RDC-Lubumbashi : Kabange, Kasongo et Momat tempêtent contre la répression de la marche pro-Mulunda

Les cadres du Front commun pour le Congo (FCC) fulminent contre la répression de la marche organisée, ce mardi 18 janvier à Lubumbashi ( Haut-Katanga ), pour exiger la libération de l’ancien président de la CENI, Daniel Ngoy Mulunda.

Membres de la famille politique de Joseph Kabila, Félix Kabange, Félix Momat et Lucain Kasongo dénombrent plusieurs cas de violation des droits de l’homme par les éléments de la police nationale congolaise, pourtant s’indignent-ils, cette manifestation a été autorisée la veille par l’autorité urbaine.
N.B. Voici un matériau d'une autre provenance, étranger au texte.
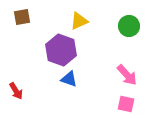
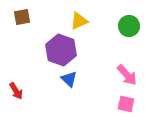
blue triangle: rotated 24 degrees clockwise
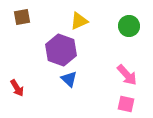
red arrow: moved 1 px right, 3 px up
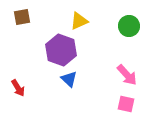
red arrow: moved 1 px right
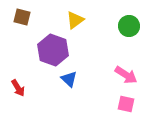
brown square: rotated 24 degrees clockwise
yellow triangle: moved 4 px left, 1 px up; rotated 12 degrees counterclockwise
purple hexagon: moved 8 px left
pink arrow: moved 1 px left; rotated 15 degrees counterclockwise
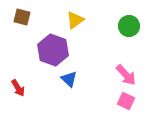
pink arrow: rotated 15 degrees clockwise
pink square: moved 3 px up; rotated 12 degrees clockwise
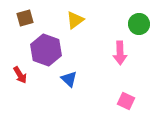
brown square: moved 3 px right, 1 px down; rotated 30 degrees counterclockwise
green circle: moved 10 px right, 2 px up
purple hexagon: moved 7 px left
pink arrow: moved 6 px left, 22 px up; rotated 40 degrees clockwise
red arrow: moved 2 px right, 13 px up
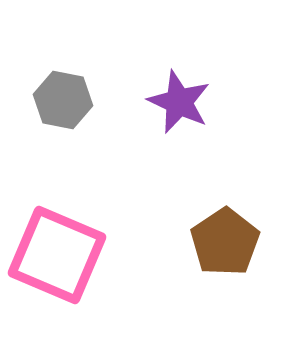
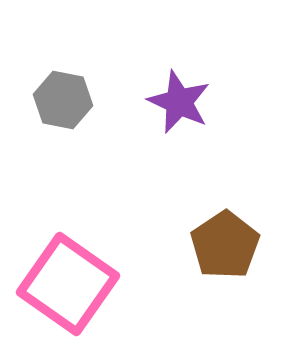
brown pentagon: moved 3 px down
pink square: moved 11 px right, 29 px down; rotated 12 degrees clockwise
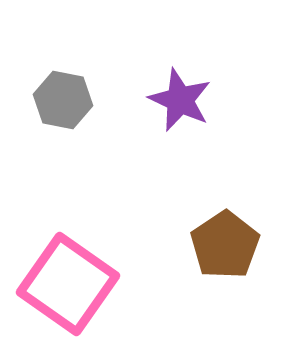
purple star: moved 1 px right, 2 px up
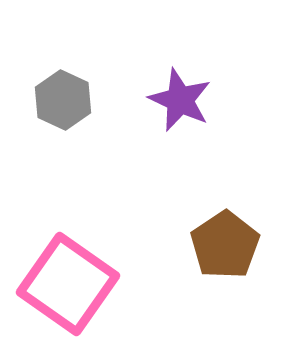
gray hexagon: rotated 14 degrees clockwise
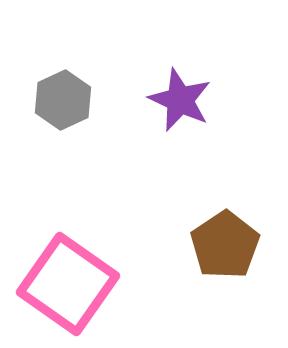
gray hexagon: rotated 10 degrees clockwise
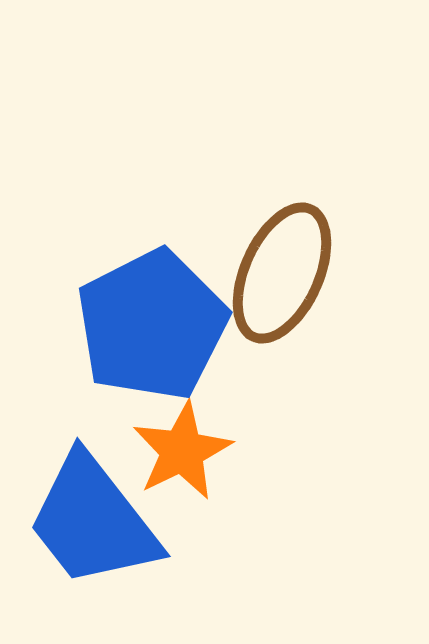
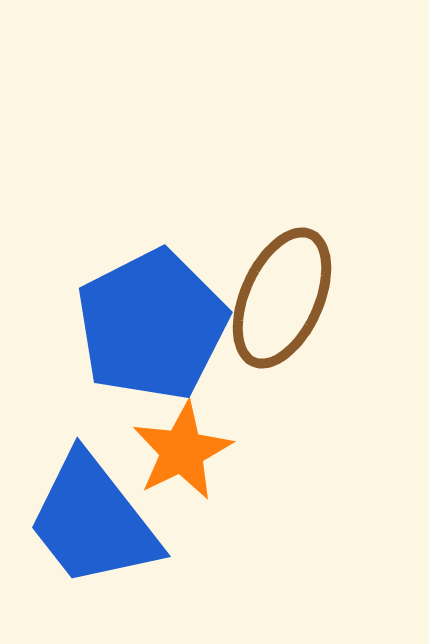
brown ellipse: moved 25 px down
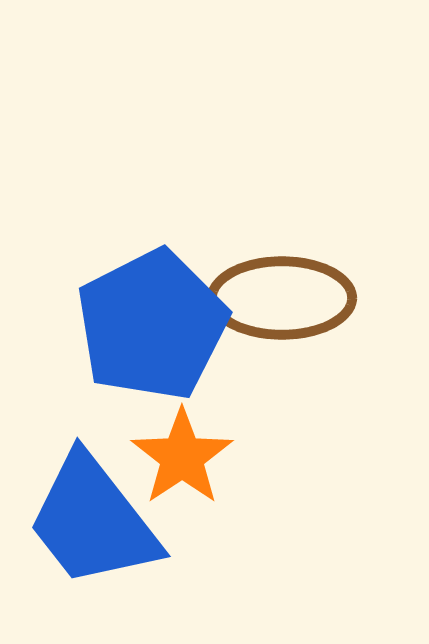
brown ellipse: rotated 66 degrees clockwise
orange star: moved 6 px down; rotated 8 degrees counterclockwise
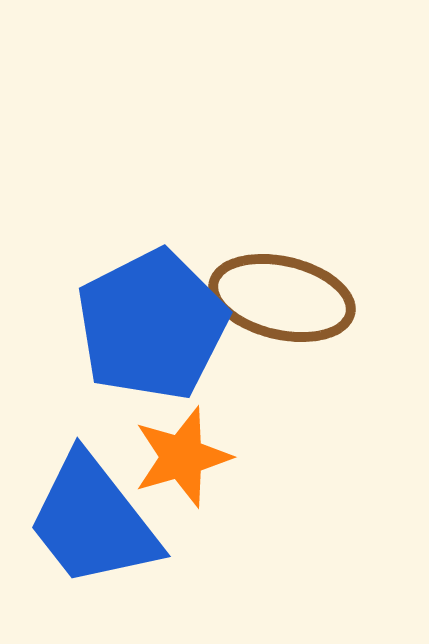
brown ellipse: rotated 13 degrees clockwise
orange star: rotated 18 degrees clockwise
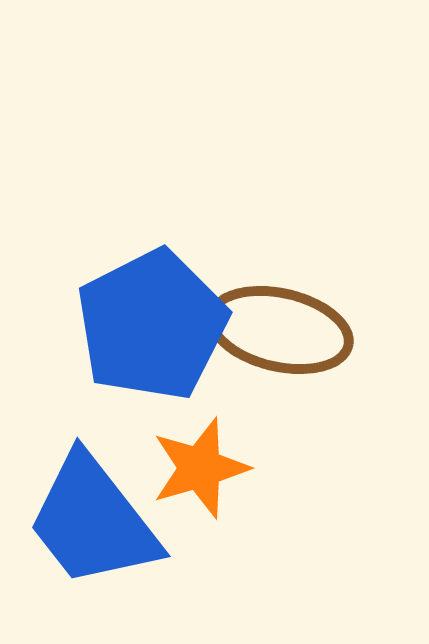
brown ellipse: moved 2 px left, 32 px down
orange star: moved 18 px right, 11 px down
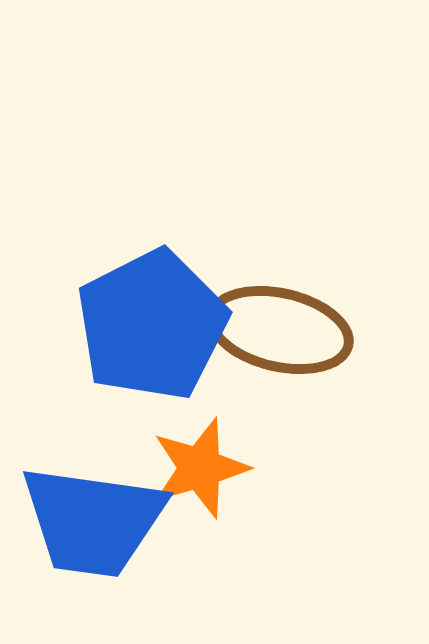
blue trapezoid: rotated 44 degrees counterclockwise
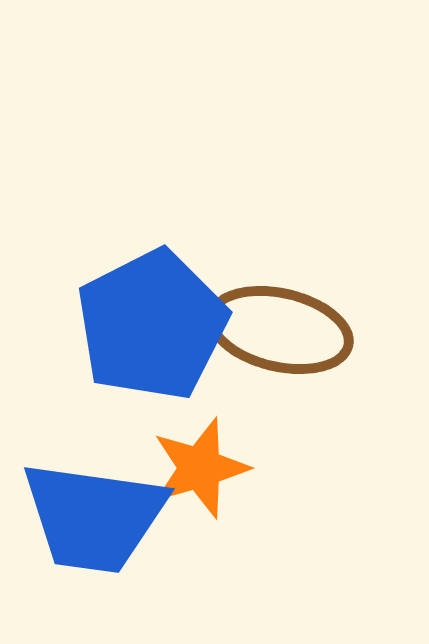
blue trapezoid: moved 1 px right, 4 px up
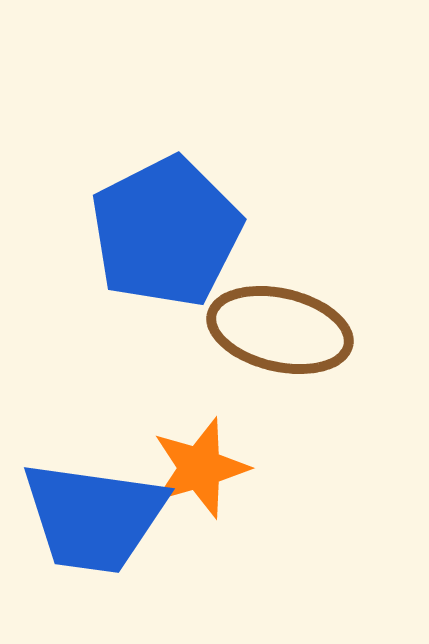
blue pentagon: moved 14 px right, 93 px up
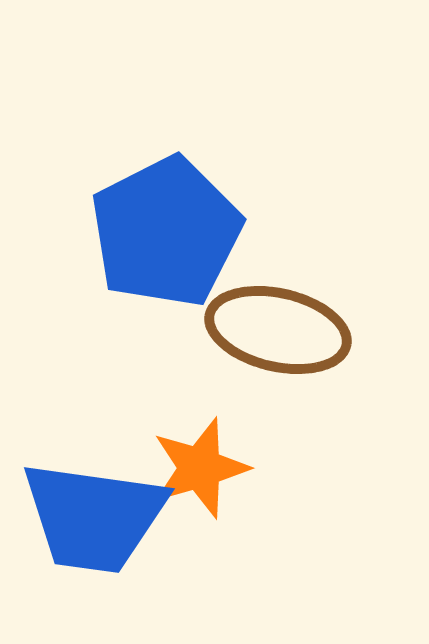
brown ellipse: moved 2 px left
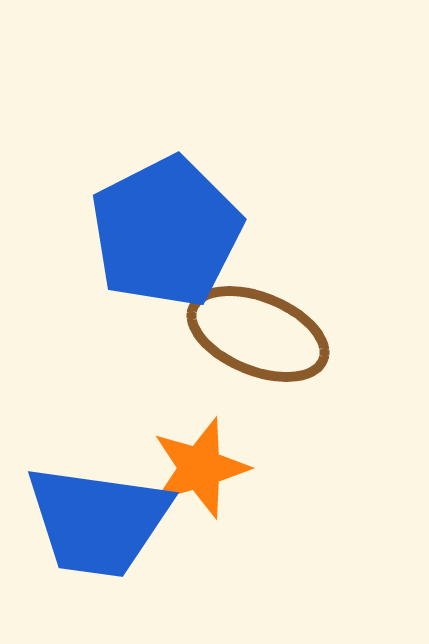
brown ellipse: moved 20 px left, 4 px down; rotated 9 degrees clockwise
blue trapezoid: moved 4 px right, 4 px down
Selon l’ancien ministre de la Santé, Félix Kabange, il y a eu usage de la part de la police des balles réelles, baïonnettes, seringues avec liquide inconnue. Le bilan qu’il dresse, fait état de « 14 blessés graves, 41 légers, 10 arrestations et des députés nationaux brutalisés ».

« Il est inadmissible qu’une marche pacifique autorisée par l’autorité urbaine soit violemment réprimée par la police en usant de balles réelles et de gaz lacrymogènes, blessant les députés nationaux », a condamné Lucain Kasongo. Le secrétaire permanent adjoint du PPRD qualifie l’action de la police de « barbare ».

Pour l’ancien vice-ministre du Budget, Félix Momat, cette répression est un « véritable recul de la démocratie consolidée durant 2 dernières décennies ».

« Profondément choqué par l’extrême violence de la PNC (Police nationale congolaise) pour réprimer la marche pacifique en soutien au pasteur Mulunda. Je condamne l’attitude belliqueuse des autorités provinciales et l’usage disproportionné de la force », a-t-il détoné.

L’ancien président de la centrale électorale est incarcéré à la prison de Kasapa. Daniel Ngoy Mulunda a été condamné, le mardi 26 janvier 2020, à trois ans de prison ferme et au paiement d’une amende de 500.000 francs congolais pour « incitation à la haine tribale, propagation de faux bruits et atteinte à la sûreté intérieure de l’État ». Pour le collectif des femmes leaders katangaises, l’ancien président de la CENI est victime de la « vérité ».